As I pointed out in prior written comments, if the namespace is not intended to be public, there are alternate anchors, e.g., within existing, or new, second-level namespaces where many of the policy questions would be mooted, or in non-public namespaces, were all of the policy questions would be mooted, and the intent not to expolit 3rd-party dependency upon published names would be easily accomplished. BPX has recursive nameservers, and it can provision as many private namespaces to its subscribers as it has the time to think about, without using its subscribers to market its brand.

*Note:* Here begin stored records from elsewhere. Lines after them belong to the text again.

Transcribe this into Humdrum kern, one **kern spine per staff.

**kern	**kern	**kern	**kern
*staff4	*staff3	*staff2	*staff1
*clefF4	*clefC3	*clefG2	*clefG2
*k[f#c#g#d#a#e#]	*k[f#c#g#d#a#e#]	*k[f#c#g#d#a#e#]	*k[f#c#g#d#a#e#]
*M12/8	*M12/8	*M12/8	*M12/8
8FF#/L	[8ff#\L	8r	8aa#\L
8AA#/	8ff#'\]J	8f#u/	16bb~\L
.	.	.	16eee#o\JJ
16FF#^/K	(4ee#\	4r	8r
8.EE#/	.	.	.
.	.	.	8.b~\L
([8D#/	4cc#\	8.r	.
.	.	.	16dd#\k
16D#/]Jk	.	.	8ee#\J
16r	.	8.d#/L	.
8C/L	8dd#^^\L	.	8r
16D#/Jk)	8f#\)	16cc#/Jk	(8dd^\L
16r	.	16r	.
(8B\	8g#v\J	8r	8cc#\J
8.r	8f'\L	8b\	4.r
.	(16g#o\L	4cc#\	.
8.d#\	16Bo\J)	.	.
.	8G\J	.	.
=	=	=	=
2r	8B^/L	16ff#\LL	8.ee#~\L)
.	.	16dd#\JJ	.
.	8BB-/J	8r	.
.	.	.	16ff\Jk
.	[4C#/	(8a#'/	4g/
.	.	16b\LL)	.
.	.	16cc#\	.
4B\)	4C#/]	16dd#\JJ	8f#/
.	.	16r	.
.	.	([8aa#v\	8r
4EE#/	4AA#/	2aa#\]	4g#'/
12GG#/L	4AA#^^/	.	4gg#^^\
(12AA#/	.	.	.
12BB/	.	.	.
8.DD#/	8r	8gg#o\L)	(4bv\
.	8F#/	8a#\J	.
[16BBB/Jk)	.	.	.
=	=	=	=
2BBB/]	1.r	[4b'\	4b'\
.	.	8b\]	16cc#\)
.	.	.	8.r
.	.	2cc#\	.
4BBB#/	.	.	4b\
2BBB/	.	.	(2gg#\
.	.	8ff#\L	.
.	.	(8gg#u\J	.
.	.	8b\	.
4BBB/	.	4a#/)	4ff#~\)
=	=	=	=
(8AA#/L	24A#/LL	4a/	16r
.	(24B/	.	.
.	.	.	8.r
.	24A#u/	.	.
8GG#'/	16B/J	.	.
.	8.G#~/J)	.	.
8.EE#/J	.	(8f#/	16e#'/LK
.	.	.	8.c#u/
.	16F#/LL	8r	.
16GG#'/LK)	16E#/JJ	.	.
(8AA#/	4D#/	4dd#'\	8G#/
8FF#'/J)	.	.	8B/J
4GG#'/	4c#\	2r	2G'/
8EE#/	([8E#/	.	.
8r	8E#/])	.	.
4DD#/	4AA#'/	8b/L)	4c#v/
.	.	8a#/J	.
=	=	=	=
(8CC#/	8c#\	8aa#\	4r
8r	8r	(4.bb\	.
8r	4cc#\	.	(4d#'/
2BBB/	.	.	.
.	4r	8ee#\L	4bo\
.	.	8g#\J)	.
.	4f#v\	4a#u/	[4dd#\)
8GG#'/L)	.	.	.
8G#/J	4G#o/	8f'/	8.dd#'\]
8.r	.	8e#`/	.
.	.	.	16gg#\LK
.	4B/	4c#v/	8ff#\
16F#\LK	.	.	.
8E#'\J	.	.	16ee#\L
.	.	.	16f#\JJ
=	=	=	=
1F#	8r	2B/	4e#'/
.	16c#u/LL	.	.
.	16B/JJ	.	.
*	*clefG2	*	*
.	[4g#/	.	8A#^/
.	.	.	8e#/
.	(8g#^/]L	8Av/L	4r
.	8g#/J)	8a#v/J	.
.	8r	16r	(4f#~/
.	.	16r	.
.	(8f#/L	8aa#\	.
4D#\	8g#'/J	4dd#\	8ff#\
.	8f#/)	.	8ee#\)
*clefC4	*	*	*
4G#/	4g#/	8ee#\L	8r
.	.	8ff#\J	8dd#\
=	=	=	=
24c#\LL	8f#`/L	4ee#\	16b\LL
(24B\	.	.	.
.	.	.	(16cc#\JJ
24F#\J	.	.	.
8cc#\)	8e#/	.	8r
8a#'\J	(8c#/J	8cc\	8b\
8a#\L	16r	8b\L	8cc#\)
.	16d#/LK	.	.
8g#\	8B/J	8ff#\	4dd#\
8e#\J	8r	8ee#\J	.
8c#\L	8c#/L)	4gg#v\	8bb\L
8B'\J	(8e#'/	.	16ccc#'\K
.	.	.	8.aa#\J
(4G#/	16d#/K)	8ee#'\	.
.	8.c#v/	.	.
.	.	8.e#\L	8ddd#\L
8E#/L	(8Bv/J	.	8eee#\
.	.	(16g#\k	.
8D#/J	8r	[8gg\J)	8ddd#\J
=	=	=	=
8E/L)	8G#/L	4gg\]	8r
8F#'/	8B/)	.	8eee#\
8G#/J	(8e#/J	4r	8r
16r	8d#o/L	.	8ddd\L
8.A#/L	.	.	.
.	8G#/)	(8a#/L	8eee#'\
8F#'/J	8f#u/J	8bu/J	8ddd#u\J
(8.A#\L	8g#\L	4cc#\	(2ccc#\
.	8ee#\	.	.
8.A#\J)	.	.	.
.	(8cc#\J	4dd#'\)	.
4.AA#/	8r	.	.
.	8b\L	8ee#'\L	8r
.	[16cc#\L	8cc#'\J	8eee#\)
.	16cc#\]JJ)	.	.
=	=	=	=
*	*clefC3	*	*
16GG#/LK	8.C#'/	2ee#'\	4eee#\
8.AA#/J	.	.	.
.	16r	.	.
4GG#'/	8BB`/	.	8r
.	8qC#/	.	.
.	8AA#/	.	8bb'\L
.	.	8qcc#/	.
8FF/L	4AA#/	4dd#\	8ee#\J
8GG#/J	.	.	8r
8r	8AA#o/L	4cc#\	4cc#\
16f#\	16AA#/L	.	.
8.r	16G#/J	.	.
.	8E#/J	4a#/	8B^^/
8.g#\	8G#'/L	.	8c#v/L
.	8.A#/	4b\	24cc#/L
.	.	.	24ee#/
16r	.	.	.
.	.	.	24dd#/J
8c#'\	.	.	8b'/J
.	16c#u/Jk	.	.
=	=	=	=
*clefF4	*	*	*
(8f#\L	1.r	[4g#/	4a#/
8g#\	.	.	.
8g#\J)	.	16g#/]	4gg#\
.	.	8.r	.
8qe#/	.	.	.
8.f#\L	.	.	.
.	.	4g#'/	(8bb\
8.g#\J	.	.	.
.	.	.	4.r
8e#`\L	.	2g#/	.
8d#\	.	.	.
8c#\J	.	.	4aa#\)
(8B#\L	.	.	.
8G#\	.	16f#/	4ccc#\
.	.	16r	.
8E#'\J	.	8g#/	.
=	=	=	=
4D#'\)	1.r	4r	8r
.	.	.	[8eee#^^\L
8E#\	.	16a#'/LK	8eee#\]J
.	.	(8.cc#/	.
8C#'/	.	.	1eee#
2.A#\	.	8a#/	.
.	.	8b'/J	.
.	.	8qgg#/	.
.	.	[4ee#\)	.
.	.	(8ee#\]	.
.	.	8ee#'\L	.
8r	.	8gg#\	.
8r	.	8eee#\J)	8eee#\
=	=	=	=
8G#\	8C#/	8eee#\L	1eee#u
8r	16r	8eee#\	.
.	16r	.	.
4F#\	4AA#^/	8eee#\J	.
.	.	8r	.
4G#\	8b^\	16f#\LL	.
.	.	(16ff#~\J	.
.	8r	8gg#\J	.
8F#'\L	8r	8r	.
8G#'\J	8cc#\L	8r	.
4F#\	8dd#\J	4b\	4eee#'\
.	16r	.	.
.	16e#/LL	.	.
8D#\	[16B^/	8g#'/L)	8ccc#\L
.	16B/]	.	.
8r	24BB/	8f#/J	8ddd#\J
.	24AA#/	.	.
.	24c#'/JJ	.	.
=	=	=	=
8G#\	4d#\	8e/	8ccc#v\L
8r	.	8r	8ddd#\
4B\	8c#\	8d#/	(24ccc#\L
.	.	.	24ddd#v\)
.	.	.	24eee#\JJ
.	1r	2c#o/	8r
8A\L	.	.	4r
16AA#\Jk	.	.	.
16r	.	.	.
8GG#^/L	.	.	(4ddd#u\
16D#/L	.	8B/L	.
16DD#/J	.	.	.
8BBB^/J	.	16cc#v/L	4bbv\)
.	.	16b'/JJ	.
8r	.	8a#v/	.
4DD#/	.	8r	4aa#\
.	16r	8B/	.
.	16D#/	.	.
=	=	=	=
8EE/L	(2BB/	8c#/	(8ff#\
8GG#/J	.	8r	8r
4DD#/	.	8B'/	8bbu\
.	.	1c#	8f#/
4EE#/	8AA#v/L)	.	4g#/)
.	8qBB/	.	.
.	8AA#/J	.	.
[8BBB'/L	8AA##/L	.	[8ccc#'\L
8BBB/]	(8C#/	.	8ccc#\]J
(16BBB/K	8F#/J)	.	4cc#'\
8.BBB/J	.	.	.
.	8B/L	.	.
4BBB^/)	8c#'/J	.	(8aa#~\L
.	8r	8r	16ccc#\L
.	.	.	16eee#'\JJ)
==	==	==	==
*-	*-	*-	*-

I advised on a case once where an ISP mistakenly identified a subscriber as a spammer, and cut off the subscriber's access. The ISP also then intercepted all mail to the then-terminated-subscriber, all of which was related to the subscriber's business, and destroyed it, causing loss to the subscriber. I'll contact the attorney who handled the case, as it seems that the "rebuttal" to my comment that what was being proposed as a "private law" regime with no rights to the users (customers of BPX), is that what happened to his client is offered as a good general outcome, and I don't think it was.
I know I'm not the only one with an interest in the registrants, or the users of the public DNS, and I know I'm not the only one with an interest in the linguistic and cultural, or municipal, or regional, or "community identified" applicants and their users' interests, which includes their access to registrars. Other expressions of concerns, for or against, the "single registrant" thing, or cross-ownership of registries and registrars, whether established or new, by registrants -- and I don't mean just the BPXes but the users of their namespaces which they propose to promote to the IANA root, should be on the record as well. I'm sure we can find a better answer for the "single registrant" and its uses and users, we simply have to look past the "registry==registrar==registrant" pseudo-closed universe of interest.
End Part 2.I don't have JJ's addess at hand or I'd cc him, and I've cc'd the crai-report@ list so (a) others would have some insight into what the call-in and face-to-face participants did for two hours, and (b) so that this communication between CORE and ICANN wouldn't be private, though I'm happy to communicate privately on issues of editorial significance only, or areas where public comment has, or will, revisit the issues openly.